Mein Beruf und meine Berufung sind es, Schmerzen anderer Menschen durch komplexe Operationen zu lindern oder zu verhindern – doch ich selbst habe chronische Beschwerden, die kein Eingriff nehmen kann. Das anzunehmen fiel mir am Anfang nicht ganz leicht. Bei mir sitzt der Schmerz im Rücken, genauer gesagt im Bereich der Lendenwirbelsäule. Er ist stark stechend, strahlt in den rechten Oberschenkel aus, die Muskeln verhärten sich und sorgen für ein heftiges Verspannungsgefühl – und der Schmerz ist immer da, mehr oder weniger stark, seit mittlerweile neun Jahren.

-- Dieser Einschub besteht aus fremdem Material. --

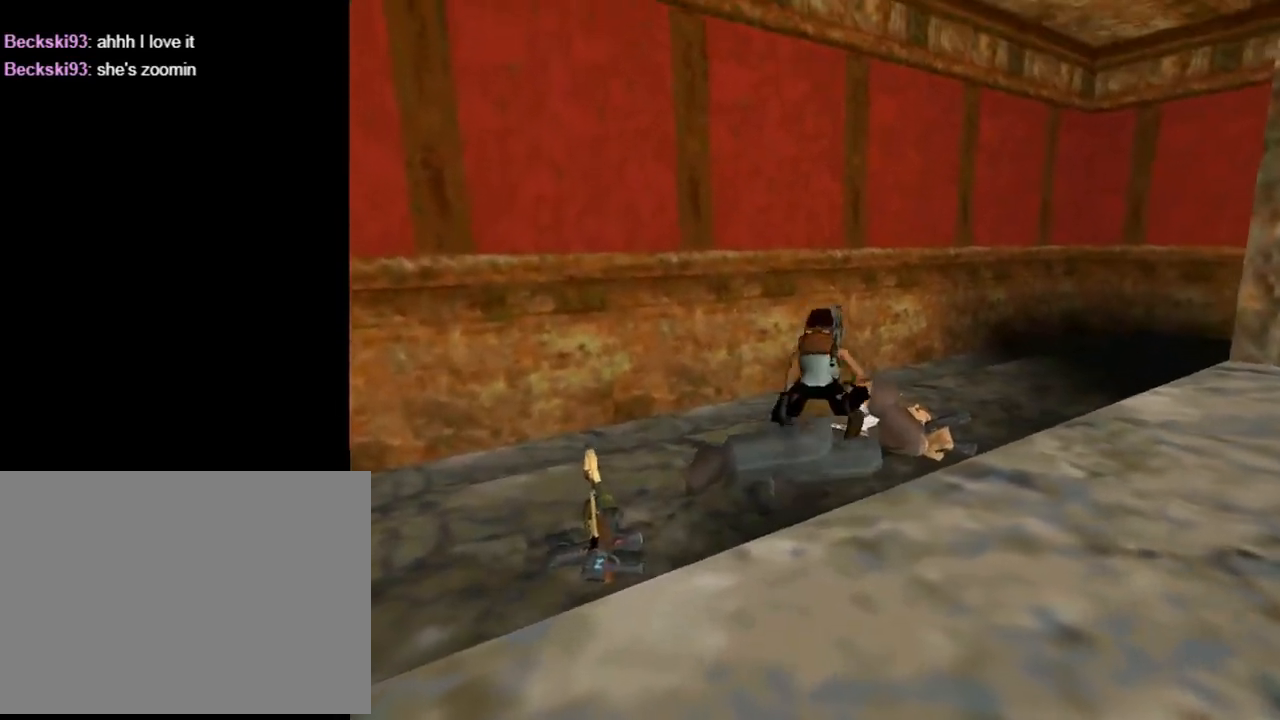
{"buttons": ["DPAD_DOWN", "DPAD_RIGHT"], "left_stick": "center", "events": [[233, "CROSS", "up"], [267, "DPAD_DOWN", "down"], [400, "DPAD_RIGHT", "down"]]}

„Die Ursache für meine Rückenschmerzen liegt im Leistungssport meiner Jugend.“

Ich spüre die Stiche im Rücken jeden Tag, besonders wenn ich sitze – was ein Hauptteil meines Berufs ist. Ich untersuche und operiere sitzend und bin dabei nach vorne gebeugt. So eine Operation kann schon mal sechs Stunden am Stück dauern, wenn sie komplex ist. Ich kann zwischendurch aufstehen und mich dehnen, aber das reicht oft nicht. Das macht den Rücken nicht besser, genauso wenig wie lange Autofahrten zu Vorträgen oder Kongressen, die sich aber nicht immer vermeiden lassen.

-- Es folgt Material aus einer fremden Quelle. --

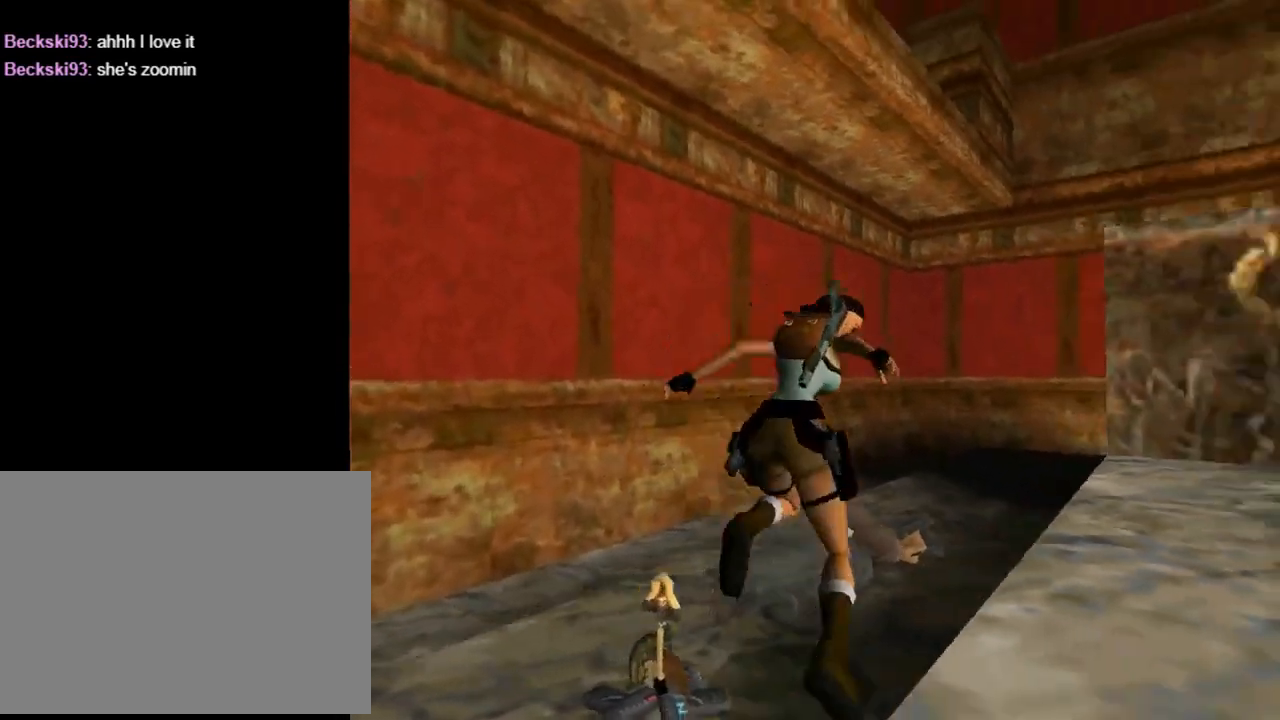
{"buttons": ["CROSS"], "left_stick": "center", "events": [[100, "CROSS", "down"], [167, "DPAD_RIGHT", "up"]]}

Die Ursache für meine Schmerzen liegt in der Jugend. Ich habe viel Leistungssport getrieben, trainierte täglich für Tennis und Handball. Mein Spinalkanal, durch den im Rücken alle Nerven laufen, ist verengt, außerdem habe ich beginnende Arthrose, die Wirbelsäule versteift sich, die Beweglichkeit nimmt ab. Ich ging zu vielen Kollegen wie Internisten, Orthopäden, Neurologen und Wirbelsäulenchirurgen. Ich wurde durch das MRT geschoben, nahm eine ganze Batterie an Schmerzmitteln und Muskelrelaxanzien, probierte Physiotherapie und Kortisonspritzen – bis ich schließlich und endlich bei Schmerzmediziner Dr. Michael Hammes in Bad Homburg Hilfe fand. Er ist Neurologe, aber auch Spezialist für Traditionelle Chinesische Medizin und Akupunktur. Das sind beides Verfahren, deren Wirkung mit starren wissenschaftlichen Methoden immer noch schwer messbar sind – aber die vielen Patienten Linderung verschaffen. So geht es auch mir.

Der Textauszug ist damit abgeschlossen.